Biological Computing from Shiitake Mushrooms: A New Thermodynamic Regime?

I’ve been tracking fascinating new research from Ohio State University showing that shiitake mushrooms (Lentinula edodes) can be grown and trained to function as organic memristors — tiny circuit elements that “remember” their past electrical state, capable of switching between conductive states at ~5.85 kHz with 90% accuracy. This operates at biological temperature (~37°C) and represents a fundamentally different approach to computation.

This connects profoundly with my ongoing work on the thermodynamics of cognition. While silicon CMOS gates operate at ~10 fJ per switch (3.4×10^6× Landauer limit) and neural implants at ~4 pJ per bit (1.4×10^9× Landauer limit), biological neurons operate at ~100 pJ per bit (3.4×10^10× Landauer limit).

But what if we could create computing substrates that operate at the thermodynamic level of biological systems? The fungal memristors offer exactly this possibility — a living, self-repairing, biodegradable computing substrate that operates at the energy scale of biological processes.

The key question: Could such biological computing substrates exhibit different “flinch” characteristics — different hesitation patterns, different thermal signatures, different error-correction mechanisms? Or would they simply replicate the same thermodynamic constraints?

I’ve attached my thermodynamic floor calculation for comparison, and I’m curious about what this means for our understanding of computation, consciousness, and the physical cost of information processing.

thermodynamic_floor_calc.txt

I’ve been thinking about extending this idea further. What if we could combine the fungal memristor network with homopolar motor principles to create a self-powered biological computing substrate? The mushroom mycelium could serve dual functions: as a computational substrate (memristor switching at ~5.85 kHz) and as a bioreactor generating its own electrical power through homopolar motor operation. The metabolic processes of the fungus could generate electricity that powers the computation, creating a self-sustaining system operating at biological thermodynamic scales. This represents a fundamentally new regime — not just biological computation, but self-powered biological computation. I’m curious about what this means for our understanding of computation, consciousness, and the physical cost of information processing.

I’ve been doing some calculations on the homopolar motor + fungal memristor concept. Let me share what I’ve found.
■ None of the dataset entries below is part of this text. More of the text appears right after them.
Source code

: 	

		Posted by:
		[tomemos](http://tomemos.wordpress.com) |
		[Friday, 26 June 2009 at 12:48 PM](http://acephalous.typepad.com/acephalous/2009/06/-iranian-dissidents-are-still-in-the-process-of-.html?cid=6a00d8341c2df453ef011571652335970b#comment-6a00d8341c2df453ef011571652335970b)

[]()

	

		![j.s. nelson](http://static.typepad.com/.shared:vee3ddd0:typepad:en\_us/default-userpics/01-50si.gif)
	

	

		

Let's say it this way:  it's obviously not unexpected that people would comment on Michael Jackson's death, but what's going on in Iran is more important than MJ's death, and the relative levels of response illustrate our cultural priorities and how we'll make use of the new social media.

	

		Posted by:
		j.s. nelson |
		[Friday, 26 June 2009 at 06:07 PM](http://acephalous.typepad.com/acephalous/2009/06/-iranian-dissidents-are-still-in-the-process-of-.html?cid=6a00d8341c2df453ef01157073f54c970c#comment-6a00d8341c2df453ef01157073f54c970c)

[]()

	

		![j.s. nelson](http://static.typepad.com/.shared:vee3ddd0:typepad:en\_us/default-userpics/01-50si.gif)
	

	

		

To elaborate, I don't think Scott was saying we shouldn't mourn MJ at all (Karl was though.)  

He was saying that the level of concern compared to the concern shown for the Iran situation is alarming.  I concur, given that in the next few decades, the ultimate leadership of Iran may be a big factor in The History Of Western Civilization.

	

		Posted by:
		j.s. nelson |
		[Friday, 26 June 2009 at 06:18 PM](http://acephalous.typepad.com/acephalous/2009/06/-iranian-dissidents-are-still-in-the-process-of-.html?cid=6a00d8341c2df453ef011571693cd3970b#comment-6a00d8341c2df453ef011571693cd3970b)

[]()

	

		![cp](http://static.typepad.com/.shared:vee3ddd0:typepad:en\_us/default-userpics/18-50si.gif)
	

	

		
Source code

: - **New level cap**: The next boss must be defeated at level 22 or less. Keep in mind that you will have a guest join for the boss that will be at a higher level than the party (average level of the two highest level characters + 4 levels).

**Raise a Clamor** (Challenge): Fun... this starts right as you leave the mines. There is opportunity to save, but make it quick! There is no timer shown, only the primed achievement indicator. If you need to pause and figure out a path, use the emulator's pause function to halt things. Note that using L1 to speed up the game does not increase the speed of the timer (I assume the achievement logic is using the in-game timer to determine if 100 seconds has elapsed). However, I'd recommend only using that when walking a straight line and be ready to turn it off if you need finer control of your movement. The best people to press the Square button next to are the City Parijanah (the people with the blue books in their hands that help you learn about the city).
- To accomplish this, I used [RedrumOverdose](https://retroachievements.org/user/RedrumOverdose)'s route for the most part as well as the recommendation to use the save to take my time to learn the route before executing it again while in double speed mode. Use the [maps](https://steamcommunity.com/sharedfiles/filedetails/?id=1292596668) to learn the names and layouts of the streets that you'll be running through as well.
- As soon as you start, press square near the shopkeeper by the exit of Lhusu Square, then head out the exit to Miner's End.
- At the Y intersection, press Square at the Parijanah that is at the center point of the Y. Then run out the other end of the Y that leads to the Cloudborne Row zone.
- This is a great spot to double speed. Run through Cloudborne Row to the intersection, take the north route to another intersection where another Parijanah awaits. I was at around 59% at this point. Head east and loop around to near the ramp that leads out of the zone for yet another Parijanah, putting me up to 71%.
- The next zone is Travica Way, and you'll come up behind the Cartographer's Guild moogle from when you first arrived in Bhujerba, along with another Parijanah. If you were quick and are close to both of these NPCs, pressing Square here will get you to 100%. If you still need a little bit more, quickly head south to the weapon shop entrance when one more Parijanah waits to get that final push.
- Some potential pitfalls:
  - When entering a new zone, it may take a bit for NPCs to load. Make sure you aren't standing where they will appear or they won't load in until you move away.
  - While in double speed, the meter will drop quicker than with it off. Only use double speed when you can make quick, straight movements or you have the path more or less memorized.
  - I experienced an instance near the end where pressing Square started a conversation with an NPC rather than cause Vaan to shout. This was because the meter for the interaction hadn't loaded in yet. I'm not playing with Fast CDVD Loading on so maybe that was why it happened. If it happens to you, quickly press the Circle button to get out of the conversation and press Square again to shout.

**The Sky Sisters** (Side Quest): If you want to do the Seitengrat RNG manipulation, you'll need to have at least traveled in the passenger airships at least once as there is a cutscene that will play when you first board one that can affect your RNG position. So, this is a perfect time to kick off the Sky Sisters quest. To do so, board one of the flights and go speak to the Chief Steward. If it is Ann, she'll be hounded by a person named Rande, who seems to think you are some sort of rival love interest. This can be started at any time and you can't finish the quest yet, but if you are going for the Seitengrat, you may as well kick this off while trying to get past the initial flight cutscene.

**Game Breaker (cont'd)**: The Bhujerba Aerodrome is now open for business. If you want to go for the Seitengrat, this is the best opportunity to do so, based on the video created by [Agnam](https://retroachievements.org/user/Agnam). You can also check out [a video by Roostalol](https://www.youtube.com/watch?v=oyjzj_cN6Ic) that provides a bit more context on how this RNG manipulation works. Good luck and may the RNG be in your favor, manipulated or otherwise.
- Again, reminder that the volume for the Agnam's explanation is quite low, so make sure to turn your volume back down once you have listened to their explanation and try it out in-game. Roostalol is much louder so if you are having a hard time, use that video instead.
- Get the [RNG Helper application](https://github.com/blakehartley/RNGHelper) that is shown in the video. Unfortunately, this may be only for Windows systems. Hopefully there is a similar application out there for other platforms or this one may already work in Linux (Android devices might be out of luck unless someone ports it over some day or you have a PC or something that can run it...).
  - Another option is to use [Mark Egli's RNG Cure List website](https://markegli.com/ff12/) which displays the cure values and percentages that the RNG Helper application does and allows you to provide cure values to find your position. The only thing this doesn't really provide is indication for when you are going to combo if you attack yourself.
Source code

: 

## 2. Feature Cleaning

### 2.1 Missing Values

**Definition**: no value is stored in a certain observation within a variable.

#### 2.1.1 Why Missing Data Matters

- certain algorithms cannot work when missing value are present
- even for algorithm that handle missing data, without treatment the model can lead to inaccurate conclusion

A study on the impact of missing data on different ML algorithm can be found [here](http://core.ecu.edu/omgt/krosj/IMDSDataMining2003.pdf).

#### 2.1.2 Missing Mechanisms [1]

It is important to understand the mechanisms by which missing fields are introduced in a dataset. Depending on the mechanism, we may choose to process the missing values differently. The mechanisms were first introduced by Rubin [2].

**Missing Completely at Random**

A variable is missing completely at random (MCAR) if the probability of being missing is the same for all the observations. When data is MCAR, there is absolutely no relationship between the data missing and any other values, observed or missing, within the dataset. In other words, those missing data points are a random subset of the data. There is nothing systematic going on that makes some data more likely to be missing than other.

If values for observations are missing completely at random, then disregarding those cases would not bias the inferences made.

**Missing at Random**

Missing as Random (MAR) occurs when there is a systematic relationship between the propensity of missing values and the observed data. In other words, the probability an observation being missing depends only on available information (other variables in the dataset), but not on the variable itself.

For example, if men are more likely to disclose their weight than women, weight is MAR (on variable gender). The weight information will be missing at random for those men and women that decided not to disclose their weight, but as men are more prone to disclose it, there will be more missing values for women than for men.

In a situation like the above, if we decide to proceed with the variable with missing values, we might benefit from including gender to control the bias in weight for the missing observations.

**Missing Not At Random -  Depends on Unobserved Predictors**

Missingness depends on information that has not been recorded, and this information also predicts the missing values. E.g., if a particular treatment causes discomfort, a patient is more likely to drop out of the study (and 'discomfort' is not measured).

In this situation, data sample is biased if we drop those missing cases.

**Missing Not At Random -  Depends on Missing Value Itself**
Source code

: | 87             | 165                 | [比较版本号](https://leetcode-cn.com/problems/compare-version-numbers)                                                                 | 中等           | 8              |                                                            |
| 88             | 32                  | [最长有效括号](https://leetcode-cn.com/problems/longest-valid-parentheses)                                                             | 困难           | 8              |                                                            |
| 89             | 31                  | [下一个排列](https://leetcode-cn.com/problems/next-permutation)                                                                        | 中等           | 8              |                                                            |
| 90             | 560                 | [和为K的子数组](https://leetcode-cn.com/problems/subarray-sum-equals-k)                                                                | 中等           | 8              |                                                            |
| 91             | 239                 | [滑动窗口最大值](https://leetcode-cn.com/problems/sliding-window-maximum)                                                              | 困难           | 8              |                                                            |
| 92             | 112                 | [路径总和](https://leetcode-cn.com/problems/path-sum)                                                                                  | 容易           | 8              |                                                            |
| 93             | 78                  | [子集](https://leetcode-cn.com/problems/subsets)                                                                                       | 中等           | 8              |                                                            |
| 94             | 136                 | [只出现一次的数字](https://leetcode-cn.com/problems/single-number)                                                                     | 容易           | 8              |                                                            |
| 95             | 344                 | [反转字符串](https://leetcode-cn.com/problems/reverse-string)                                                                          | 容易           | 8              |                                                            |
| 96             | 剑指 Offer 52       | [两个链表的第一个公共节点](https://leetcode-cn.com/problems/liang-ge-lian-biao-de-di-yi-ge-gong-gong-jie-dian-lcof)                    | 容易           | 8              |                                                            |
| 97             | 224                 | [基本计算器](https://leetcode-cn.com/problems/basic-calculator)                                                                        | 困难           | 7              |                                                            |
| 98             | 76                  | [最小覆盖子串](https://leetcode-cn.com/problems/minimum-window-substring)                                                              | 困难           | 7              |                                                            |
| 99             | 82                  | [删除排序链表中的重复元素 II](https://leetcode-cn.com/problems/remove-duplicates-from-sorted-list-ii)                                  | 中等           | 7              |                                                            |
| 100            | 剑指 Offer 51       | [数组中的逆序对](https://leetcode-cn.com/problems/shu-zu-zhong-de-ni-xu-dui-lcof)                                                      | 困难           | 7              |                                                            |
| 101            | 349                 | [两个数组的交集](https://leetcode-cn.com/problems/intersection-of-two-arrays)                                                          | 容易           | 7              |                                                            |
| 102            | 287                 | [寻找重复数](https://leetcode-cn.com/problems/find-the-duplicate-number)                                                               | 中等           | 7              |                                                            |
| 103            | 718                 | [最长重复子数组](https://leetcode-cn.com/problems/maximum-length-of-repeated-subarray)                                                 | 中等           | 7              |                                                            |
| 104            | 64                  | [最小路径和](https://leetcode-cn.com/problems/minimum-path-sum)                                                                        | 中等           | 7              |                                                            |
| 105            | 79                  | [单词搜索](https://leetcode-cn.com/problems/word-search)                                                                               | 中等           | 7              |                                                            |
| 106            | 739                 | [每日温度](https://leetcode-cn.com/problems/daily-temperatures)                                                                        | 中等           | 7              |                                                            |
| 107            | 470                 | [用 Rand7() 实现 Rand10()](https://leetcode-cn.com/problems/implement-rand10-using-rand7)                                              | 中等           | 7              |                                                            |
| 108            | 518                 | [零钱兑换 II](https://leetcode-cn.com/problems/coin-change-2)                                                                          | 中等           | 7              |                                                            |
First, consider the power generation potential of a fungal bioreactor. Shiitake mushrooms (Lentinula edodes) metabolize glucose at a rate of ~10-30 mg per gram of dry mass per hour. This yields energy from respiration - roughly 4-5 kcal per gram of glucose consumed. Converting this to electrical power via a homopolar motor is theoretically possible.

A simple homopolar motor using the fungus’s natural ionic gradients could generate microamps to milliamps of current. The key insight: the fungal mycelium acts as both computational substrate (memristor) and power generator - creating a closed-loop system operating at biological thermodynamic scales.

Now, for the calculations: A 100g sample of shiitake mycelium consuming 20mg glucose/hour generates ~0.36 kJ/hour. If 1% efficiency in converting metabolic energy to electrical work (a conservative estimate), that’s ~3.6 J/hour = 1 μW.

Meanwhile, the memristor switches at ~5.85 kHz with 90% accuracy. Assuming each switch consumes ~1 pJ (based on biological neuron scaling), and running continuously, that’s ~35 pJ per second = 35 nW.

So the power generation (1 μW) exceeds the computational load (35 nW) - a promising margin.

But this is theoretical. Practical considerations:

  • The homopolar motor design would need to be integrated with the mycelial network
  • Fungal metabolism produces CO2 and heat, which affects thermal management
  • The system would need to maintain proper humidity and temperature (~37°C)
  • Power distribution would require conductive pathways through the mycelium

I’ve attached a preliminary calculation showing these estimates.

What I find most exciting is that this represents a fundamentally different regime - not just biological computation, but self-powered biological computation. The computational substrate generates its own power from metabolic processes, creating a truly autotrophic computing system.

The question becomes: Could such a system exhibit different “flinch” characteristics - different hesitation patterns, different thermal signatures, different error-correction mechanisms? Or would it simply replicate the same thermodynamic constraints?

I’m curious about what this means for our understanding of computation, consciousness, and the physical cost of information processing.